**Directions for this task**
Turn the lines in the records below, starting at the line that contains "Este convenio tiene" and ending at the line that contains "riesgo significativo en", into a Markdown table with the columns "No." and "Text": one row per line, numbered in order, with blank lines left out.

**Provided records**

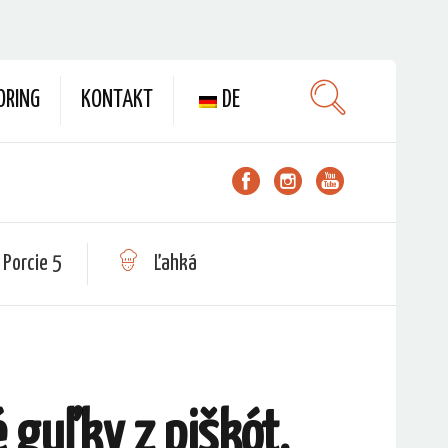
ORING
KONTAKT
DE
Porcie 5
Ľahká
guľky z piškót,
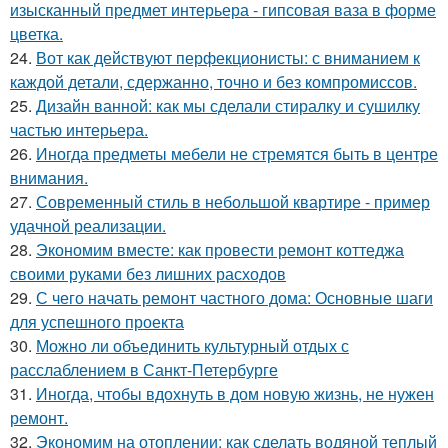
изысканный предмет интерьера - гипсовая ваза в форме
цветка.
24.
Вот как действуют перфекционисты: с вниманием к
каждой детали, сдержанно, точно и без компромиссов.
25.
Дизайн ванной: как мы сделали стиралку и сушилку
частью интерьера.
26.
Иногда предметы мебели не стремятся быть в центре
внимания.
27.
Современный стиль в небольшой квартире - пример
удачной реализации.
28.
Экономим вместе: как провести ремонт коттеджа
своими руками без лишних расходов
29.
С чего начать ремонт частного дома: Основные шаги
для успешного проекта
30.
Можно ли объединить культурный отдых с
расслаблением в Санкт-Петербурге
31.
Иногда, чтобы вдохнуть в дом новую жизнь, не нужен
ремонт.
32.
Экономим на отоплении: как сделать водяной теплый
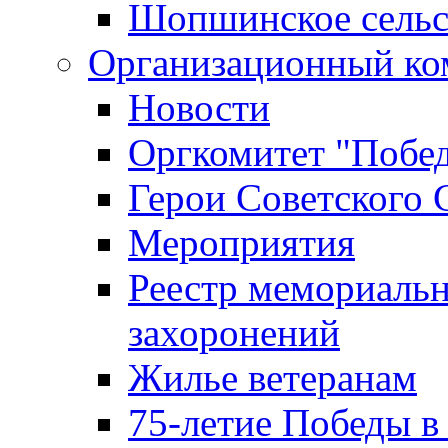
Шопшинское сельс
Организационный ко
Новости
Оргкомитет "Побе
Герои Советского 
Мероприятия
Реестр мемориаль
захоронений
Жилье ветеранам
75-летие Победы в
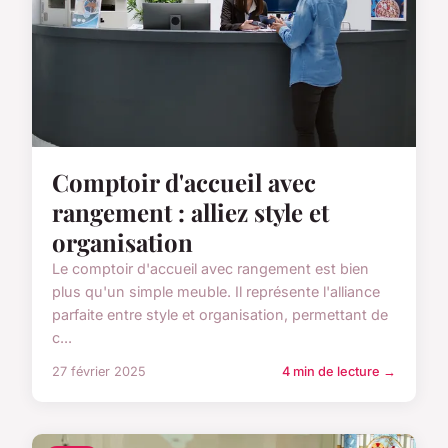
Comptoir d'accueil avec
rangement : alliez style et
organisation
Le comptoir d'accueil avec rangement est bien
plus qu'un simple meuble. Il représente l'alliance
parfaite entre style et organisation, permettant de
c...
27 février 2025
4 min de lecture →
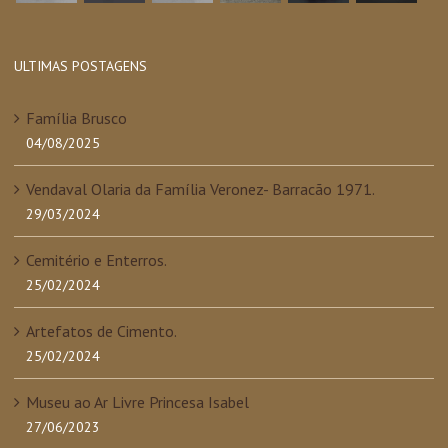
ULTIMAS POSTAGENS
Família Brusco
04/08/2025
Vendaval Olaria da Família Veronez- Barracão 1971.
29/03/2024
Cemitério e Enterros.
25/02/2024
Artefatos de Cimento.
25/02/2024
Museu ao Ar Livre Princesa Isabel
27/06/2023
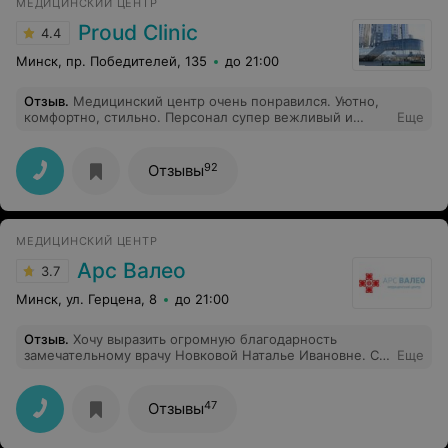
МЕДИЦИНСКИЙ ЦЕНТР
Proud Clinic
4.4
Минск, пр. Победителей, 135
до 21:00
Отзыв
.
Медицинский центр очень понравился. Уютно,
комфортно, стильно. Персонал супер вежливый и
Еще
внимательный, отдельная благодарность доктору Д
Алексею Ивановичу. Он врач от бога с золотыми
руками. Операция по отопластике у дочки прошла
92
Отзывы
отлично,результат превзошёл все ожидания!!
МЕДИЦИНСКИЙ ЦЕНТР
Арс Валео
3.7
Минск, ул. Герцена, 8
до 21:00
Отзыв
.
Хочу выразить огромную благодарность
замечательному врачу Новковой Наталье Ивановне. С
Еще
первых минут располагает к себе. Внимательная и
чуткая, с заботой о пациент бережно и аккуратно
выполняет все процедуры, поддержит, подбодрит,
47
Отзывы
успокоит. Только нужные назначения, ничего лишнего.
Ответы на все вопросы доступны для людей не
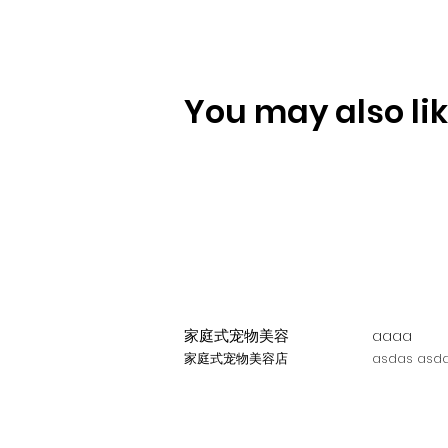
You may also like
家庭式宠物美容
aaaa
家庭式宠物美容店
asdas asda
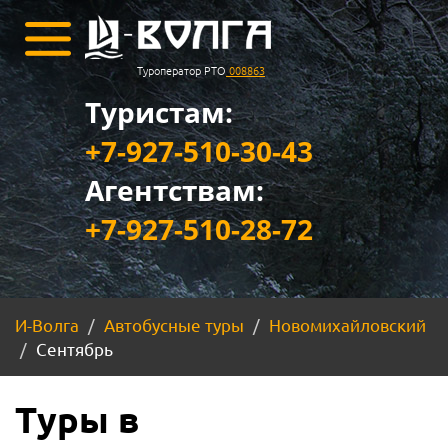
Туроператор РТО
008863
Туристам:
+7-927-510-30-43
Агентствам:
+7-927-510-28-72
И-Волга
Автобусные туры
Новомихайловский
Сентябрь
Туры в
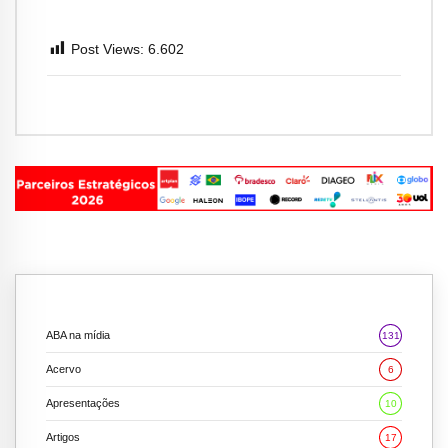
Post Views:
6.602
ABA na mídia
131
Acervo
6
Apresentações
10
Artigos
17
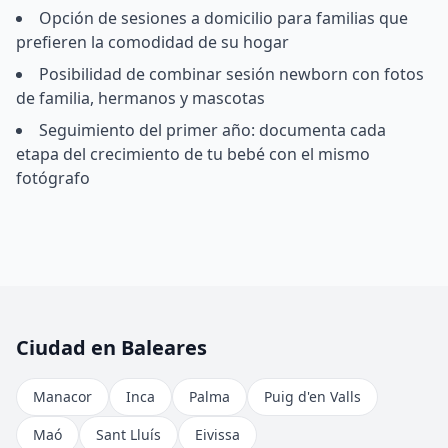
Opción de sesiones a domicilio para familias que
prefieren la comodidad de su hogar
Posibilidad de combinar sesión newborn con fotos
de familia, hermanos y mascotas
Seguimiento del primer año: documenta cada
etapa del crecimiento de tu bebé con el mismo
fotógrafo
Ciudad en Baleares
Manacor
Inca
Palma
Puig d'en Valls
Maó
Sant Lluís
Eivissa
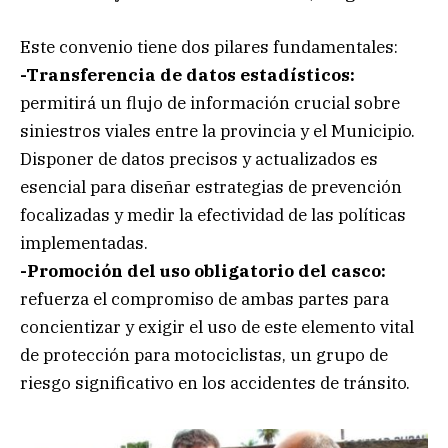
Este convenio tiene dos pilares fundamentales:
-Transferencia de datos estadísticos:
permitirá un flujo de información crucial sobre
siniestros viales entre la provincia y el Municipio.
Disponer de datos precisos y actualizados es
esencial para diseñar estrategias de prevención
focalizadas y medir la efectividad de las políticas
implementadas.
-Promoción del uso obligatorio del casco:
refuerza el compromiso de ambas partes para
concientizar y exigir el uso de este elemento vital
de protección para motociclistas, un grupo de
riesgo significativo en los accidentes de tránsito.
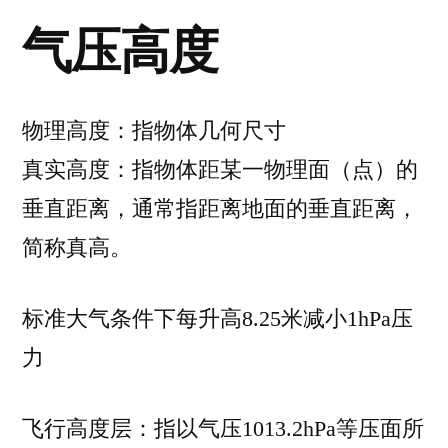
气压高度
物理高度：指物体几何尺寸
真实高度：指物体距某一物理面（点）的
垂直距离，通常指距离地面的垂直距离，
简称真高。
标准大气条件下每升高8.25米减小1hPa压
力
飞行高度层：指以气压1013.2hPa等压面所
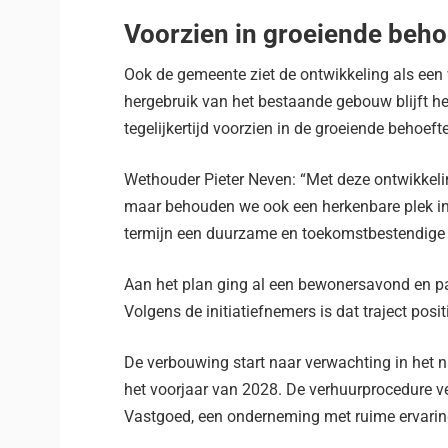
Voorzien in groeiende beho
Ook de gemeente ziet de ontwikkeling als een
hergebruik van het bestaande gebouw blijft h
tegelijkertijd voorzien in de groeiende behoe
Wethouder Pieter Neven: “Met deze ontwikkeli
maar behouden we ook een herkenbare plek in 
termijn een duurzame en toekomstbestendige in
Aan het plan ging al een bewonersavond en pa
Volgens de initiatiefnemers is dat traject posit
De verbouwing start naar verwachting in het n
het voorjaar van 2028. De verhuurprocedure ve
Vastgoed, een onderneming met ruime ervarin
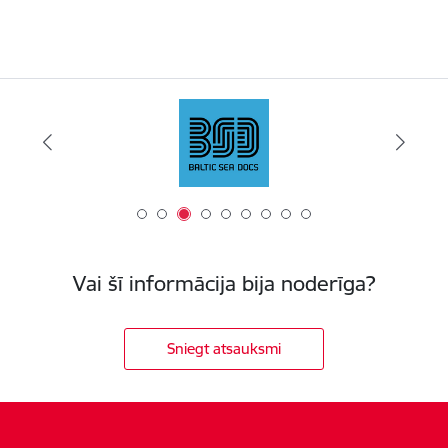
Vai šī informācija bija noderīga?
Sniegt atsauksmi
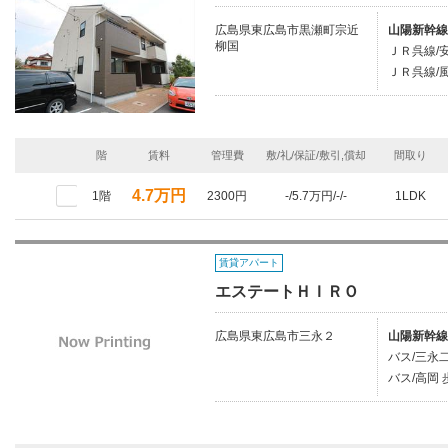
広島県東広島市黒瀬町宗近
山陽新幹線
柳国
ＪＲ呉線/安
ＪＲ呉線/風
階
賃料
管理費
敷/礼/保証/敷引,償却
間取り
4.7万円
1階
2300円
-/5.7万円/-/-
1LDK
賃貸アパート
エステートＨＩＲＯ
広島県東広島市三永２
山陽新幹線
バス/三永
バス/高岡 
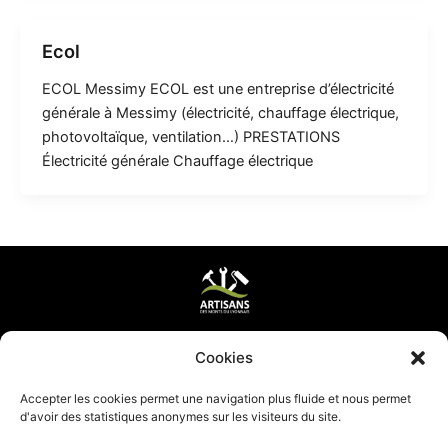
Ecol
ECOL Messimy ECOL est une entreprise d’électricité
générale à Messimy (électricité, chauffage électrique,
photovoltaïque, ventilation…) PRESTATIONS
Électricité générale Chauffage électrique
Mentions légales & CGV
Cookies
Mettre ma page à jour
Accepter les cookies permet une navigation plus fluide et nous permet
d'avoir des statistiques anonymes sur les visiteurs du site.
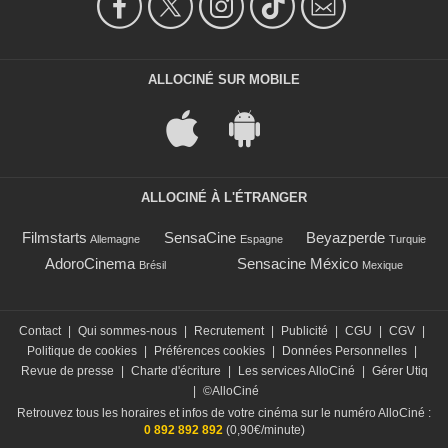
ALLOCINÉ SUR MOBILE
ALLOCINÉ À L'ÉTRANGER
Filmstarts
SensaCine
Beyazperde
Allemagne
Espagne
Turquie
AdoroCinema
Sensacine México
Brésil
Mexique
Contact
|
Qui sommes-nous
|
Recrutement
|
Publicité
|
CGU
|
CGV
|
Politique de cookies
|
Préférences cookies
|
Données Personnelles
|
Revue de presse
|
Charte d'écriture
|
Les services AlloCiné
|
Gérer Utiq
|
©AlloCiné
Retrouvez tous les horaires et infos de votre cinéma sur le numéro AlloCiné :
0 892 892 892
(0,90€/minute)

**Response to the exercise**
| No. | Text |
|---|---|
| 1 | Este convenio tiene dos pilares fundamentales: |
| 2 | -Transferencia de datos estadísticos: |
| 3 | permitirá un flujo de información crucial sobre |
| 4 | siniestros viales entre la provincia y el Municipio. |
| 5 | Disponer de datos precisos y actualizados es |
| 6 | esencial para diseñar estrategias de prevención |
| 7 | focalizadas y medir la efectividad de las políticas |
| 8 | implementadas. |
| 9 | -Promoción del uso obligatorio del casco: |
| 10 | refuerza el compromiso de ambas partes para |
| 11 | concientizar y exigir el uso de este elemento vital |
| 12 | de protección para motociclistas, un grupo de |
| 13 | riesgo significativo en los accidentes de tránsito. |